Bei Familie Wingertszahn leben knapp 20 Fledermäuse. "Wenn die losfliegen, wird's schon mal lauter und der Bewegungsmelder schaltet sich ein", erzählte Mutter Doris. Für die Familie sind die Tiere absolut keine Störenfriede. "Wir geben ihnen nur den Platz, für Nahrung sorgen sie ja selbst", ergänzte Vater Martin. Und da gibt es in der nahen Umgebung ein richtiges Schlaraffenland, findet Michael Straube: "Die Fledermäuse ernähren sich von Insekten, und die sind hier ausreichend zu finden. Damit gibt es hier also ideale Bedingungen für die Fledermäuse."

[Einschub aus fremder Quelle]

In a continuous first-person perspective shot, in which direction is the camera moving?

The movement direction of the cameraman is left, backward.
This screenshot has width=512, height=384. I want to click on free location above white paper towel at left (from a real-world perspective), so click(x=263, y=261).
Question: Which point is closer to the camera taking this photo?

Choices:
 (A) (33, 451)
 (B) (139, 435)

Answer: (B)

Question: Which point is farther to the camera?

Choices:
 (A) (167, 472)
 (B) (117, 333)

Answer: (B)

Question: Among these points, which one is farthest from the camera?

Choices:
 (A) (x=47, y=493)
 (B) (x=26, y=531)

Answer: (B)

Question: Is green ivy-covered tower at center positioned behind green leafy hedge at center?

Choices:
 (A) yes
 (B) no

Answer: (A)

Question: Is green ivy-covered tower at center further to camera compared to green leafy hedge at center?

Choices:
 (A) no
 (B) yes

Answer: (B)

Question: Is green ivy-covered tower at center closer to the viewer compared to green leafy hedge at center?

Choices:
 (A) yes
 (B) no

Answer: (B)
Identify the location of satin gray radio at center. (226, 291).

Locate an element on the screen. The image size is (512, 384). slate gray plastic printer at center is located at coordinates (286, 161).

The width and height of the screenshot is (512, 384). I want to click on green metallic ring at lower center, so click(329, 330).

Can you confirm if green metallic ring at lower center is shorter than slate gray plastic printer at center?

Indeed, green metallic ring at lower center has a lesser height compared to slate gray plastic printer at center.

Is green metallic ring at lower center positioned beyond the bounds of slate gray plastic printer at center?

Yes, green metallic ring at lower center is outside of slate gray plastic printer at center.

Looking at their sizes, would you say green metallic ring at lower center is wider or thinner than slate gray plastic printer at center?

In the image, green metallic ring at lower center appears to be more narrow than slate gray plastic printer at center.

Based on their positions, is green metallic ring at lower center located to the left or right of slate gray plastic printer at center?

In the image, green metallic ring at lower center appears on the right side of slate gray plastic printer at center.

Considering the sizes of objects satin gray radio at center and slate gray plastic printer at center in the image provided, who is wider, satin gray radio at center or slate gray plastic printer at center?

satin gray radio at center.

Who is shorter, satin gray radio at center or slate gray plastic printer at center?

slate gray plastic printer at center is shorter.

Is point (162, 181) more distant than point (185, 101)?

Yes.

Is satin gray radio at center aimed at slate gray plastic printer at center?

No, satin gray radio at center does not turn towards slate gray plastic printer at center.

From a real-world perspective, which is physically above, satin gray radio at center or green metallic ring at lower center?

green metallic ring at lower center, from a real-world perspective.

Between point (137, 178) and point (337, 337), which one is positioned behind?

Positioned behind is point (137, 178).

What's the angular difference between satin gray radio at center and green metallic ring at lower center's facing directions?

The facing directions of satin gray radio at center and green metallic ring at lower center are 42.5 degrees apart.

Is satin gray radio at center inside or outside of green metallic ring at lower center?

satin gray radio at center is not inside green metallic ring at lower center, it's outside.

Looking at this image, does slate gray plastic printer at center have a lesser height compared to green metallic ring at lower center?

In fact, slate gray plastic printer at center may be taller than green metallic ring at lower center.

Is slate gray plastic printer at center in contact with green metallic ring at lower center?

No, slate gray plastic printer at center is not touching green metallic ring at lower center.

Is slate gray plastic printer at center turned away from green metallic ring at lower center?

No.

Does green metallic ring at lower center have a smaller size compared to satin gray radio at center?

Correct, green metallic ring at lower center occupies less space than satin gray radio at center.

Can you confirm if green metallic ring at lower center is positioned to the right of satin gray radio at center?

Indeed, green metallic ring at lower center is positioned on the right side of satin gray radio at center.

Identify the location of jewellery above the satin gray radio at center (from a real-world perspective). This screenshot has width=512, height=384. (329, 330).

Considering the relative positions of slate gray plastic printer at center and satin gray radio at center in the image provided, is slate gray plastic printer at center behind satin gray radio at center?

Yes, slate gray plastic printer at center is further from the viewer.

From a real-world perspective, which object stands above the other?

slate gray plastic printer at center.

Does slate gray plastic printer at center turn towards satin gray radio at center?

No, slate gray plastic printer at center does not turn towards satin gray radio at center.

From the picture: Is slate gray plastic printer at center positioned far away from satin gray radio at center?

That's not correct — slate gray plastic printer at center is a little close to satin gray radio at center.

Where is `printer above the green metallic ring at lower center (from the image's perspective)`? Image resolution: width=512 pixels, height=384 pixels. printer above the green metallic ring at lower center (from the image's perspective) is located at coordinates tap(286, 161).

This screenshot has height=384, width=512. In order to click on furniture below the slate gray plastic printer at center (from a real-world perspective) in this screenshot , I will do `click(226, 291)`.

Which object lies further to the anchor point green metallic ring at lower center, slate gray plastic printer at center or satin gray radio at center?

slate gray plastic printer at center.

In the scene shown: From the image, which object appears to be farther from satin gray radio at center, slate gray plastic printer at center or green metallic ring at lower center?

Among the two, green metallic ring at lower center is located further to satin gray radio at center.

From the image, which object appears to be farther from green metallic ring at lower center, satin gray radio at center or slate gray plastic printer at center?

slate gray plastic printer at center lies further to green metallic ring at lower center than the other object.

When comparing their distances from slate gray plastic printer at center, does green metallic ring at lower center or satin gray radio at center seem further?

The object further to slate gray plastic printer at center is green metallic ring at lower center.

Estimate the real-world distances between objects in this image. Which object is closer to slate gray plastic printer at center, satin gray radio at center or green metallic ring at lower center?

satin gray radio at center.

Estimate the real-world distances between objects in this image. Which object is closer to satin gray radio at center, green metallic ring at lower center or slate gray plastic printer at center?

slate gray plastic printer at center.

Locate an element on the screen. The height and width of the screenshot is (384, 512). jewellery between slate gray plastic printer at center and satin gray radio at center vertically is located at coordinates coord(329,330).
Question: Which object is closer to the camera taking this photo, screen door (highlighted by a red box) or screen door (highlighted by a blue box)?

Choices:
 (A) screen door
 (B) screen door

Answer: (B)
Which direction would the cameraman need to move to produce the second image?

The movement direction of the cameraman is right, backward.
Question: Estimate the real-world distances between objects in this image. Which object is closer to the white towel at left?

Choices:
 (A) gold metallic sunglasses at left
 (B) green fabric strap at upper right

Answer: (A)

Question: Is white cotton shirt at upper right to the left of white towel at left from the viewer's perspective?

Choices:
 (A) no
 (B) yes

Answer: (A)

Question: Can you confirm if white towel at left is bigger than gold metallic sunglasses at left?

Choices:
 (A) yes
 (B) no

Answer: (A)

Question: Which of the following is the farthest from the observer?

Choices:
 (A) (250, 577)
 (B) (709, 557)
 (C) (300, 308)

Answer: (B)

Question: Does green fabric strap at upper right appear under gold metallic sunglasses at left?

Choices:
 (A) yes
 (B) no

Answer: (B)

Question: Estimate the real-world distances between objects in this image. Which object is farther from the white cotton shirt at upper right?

Zurück zu Frieda. Sie ist heute 16 Monate alt und lebt bei Michael Straube. "Warum sie flugunfähig ist, wissen wir nicht." Frieda kann bis zu sieben, acht Jahre alt werden. Die Auszeichnung zum fledermausfreundlichen Haus hat Frieda übrigens interessiert, aber auch aufgeregt mitverfolgt. Obwohl sie als Breitflügelfledermaus schon zu den größeren Arten gehört, passt sie locker auf eine Hand und bleibt doch ganz ruhig liegen. Fürs Haus gab es eine Plakette, die nun an der Eingangstür befestigt werden wird. Straube hofft auf viele Nachahmer des vom Landesumweltministerium geförderten Projektes. Immerhin will der Nabu innerhalb von drei Jahren in ganz Nordrhein-Westfalen 300 fledermausfreundliche Gebäude mit der Plakette und einer Urkunde auszeichnen. In 32 Kreisen sind es aktuell bereits 161 Gebäude.